WHAT IS THE CPU?
The Canadian Powerlifting Union is a federally registered non-profit organization. It was formed in 1982, as the Canadian affiliate of the International Powerlifting Federation, to oversee and regulate all IPF style powerlifting in Canada. 

HOW IS THE CPU ORGANIZED?
Currently, the CPU has affiliates in all provinces except New Brunswick (none in the Territories). Each provincial association governs it's own affairs, and sanctions local and provincial contests. The CPU sanctions the annual national championships. 

DOES THE CPU RECEIVE ANY GOVERNMENT FUNDING?
No. While the CPU does meet many of the requirements for sport funding, the one area where it falls short is membership levels. Normally, sport organizations must have over 5000 members nation wide to be funded, or be an IOC recognized sport. The IPF is working to get us into the Olympics, but until then, we have only our own resources. Some provincial affiliates have received funding from provincial sources, but this has been dwindling over the past years. 

WHAT IS THE CPU'S STAND ON PERFORMANCE ENHANCING DRUG USE?
Our mandate is to be DRUG FREE. Perfomance enhancing drugs are tested for in the CPU, both in-contest and out-of-contest, in accordance with the the World Anti-Doping Agency (WADA), the same agency that the IOC (Olympics) use. At all CPU contests, there is the possibility that you will be drug tested, though testing does not actually occur at all contests. In short, a first offence violoation for steroids or similar will result in a 2 year suspension, and loss of any existing records you may hold. A second offence will get a lifetime ban, and loss of all records again. See the Doping Control page for more details. 

If you are called for a test, either at a contest or an out-of-contest test, and refuse to take the test, you will suffer the same penalties as if the test was a positive result. 

HOW (and WHY) DO I JOIN?
CPU Memberships cards are sold online using ESportsDesk. Fees are set by each province, depending on any provincial funding received, and the needs of the local association. Look here for contact information for your province. Else look here for more information regarding memberships. 

CPU Memberships are sold and active for one calendar year after you purchase it. If you purchase on November 1 2014, your card will be active until November 1, 2015. Do NOT wait until the day of a contest in November to join! By getting your membership early in the year, you get a full year of provincial newsletters if they exist, it supports your organization by giving them capital to provide services all year, and softens the blow of having to pay an entry fee and membership when you do compete. 

WHAT HAPPENS WITH MY MEMBERSHIP MONEY?
The first $50 goes directly to the CPU, to pay for office expenses for the executive members, card printing, drug testing($5), travel for the CPU president to the IPF Congress, and other similar expenses. Monies kept by the provinces are used for similar uses within the province, for trophies and awards. 

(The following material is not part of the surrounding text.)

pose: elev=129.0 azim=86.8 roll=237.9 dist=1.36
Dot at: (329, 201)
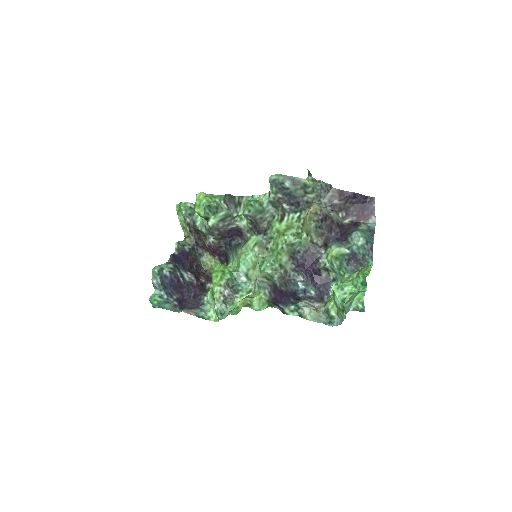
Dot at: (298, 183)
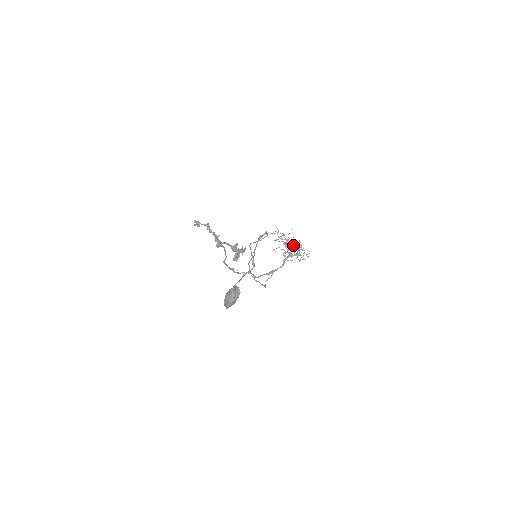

HOW ARE THE NATIONAL CHAMPIONSHIPS ORGANIZED?
The CPU nationals are broken up into the standard age divisions, Junior, Open, Master (1, 2 & 3) for Men and Women, in both 3 lift powerlifting, and single lift bench press. All of these events are held together in one location, normally around the middle of March each year. The location changes each year, with bids to host the event being accepted at the CPU's annual executive meeting the year before. 

HOW DO I GET TO LIFT IN NATIONAL AND WORLD CHAMPIONSHIPS?
At the national level, you must lift in a previous contest with a total that meets or exceeds the qualifying total for your particular age and weight division within 2 years of that national contest. Starting in 2017 lifters must have regional experience(Centrals, Easterns or Westerns) prior to lifting at a National event. Additionally, many provinces will require that you participate in certain contests within your province. 

To lift in a World Championships, you must lift in the corresponding national championships, and finish at least 3rd in your class. For a full detailing of the process, look to the CPU Constitution and Bylaws.

HOW CAN I MAKE MY VOICE HEARD?
All provincial and national executive council members are elected by normal democratic process, usually at annual membership meetings. Terms of office vary, four years for CPU council members. The CPU annual meeting is held the day before the national championships, in the city where it takes place. If you think something needs changing in the CPU, then voice your concern to your provincial leaders, who can then raise the issue at the national meeting. 

I'D LIKE TO VOLUNTEER, WHERE DO I START?
All CPU members are encouraged to get involved. Any organization such as ours is only as strong as the members who are willing to work hard to keep it going and progressing. If a meet is coming up, and you are not lifting, contact the meet director or your provincial head, and volunteer to be a spotter or loader, work at the table, or whatever they need. You may find you enjoy it enough to want to become a referee, run meets yourself, or run for provincial or national office. It's a lot of fun, and you don't have to train so hard for it!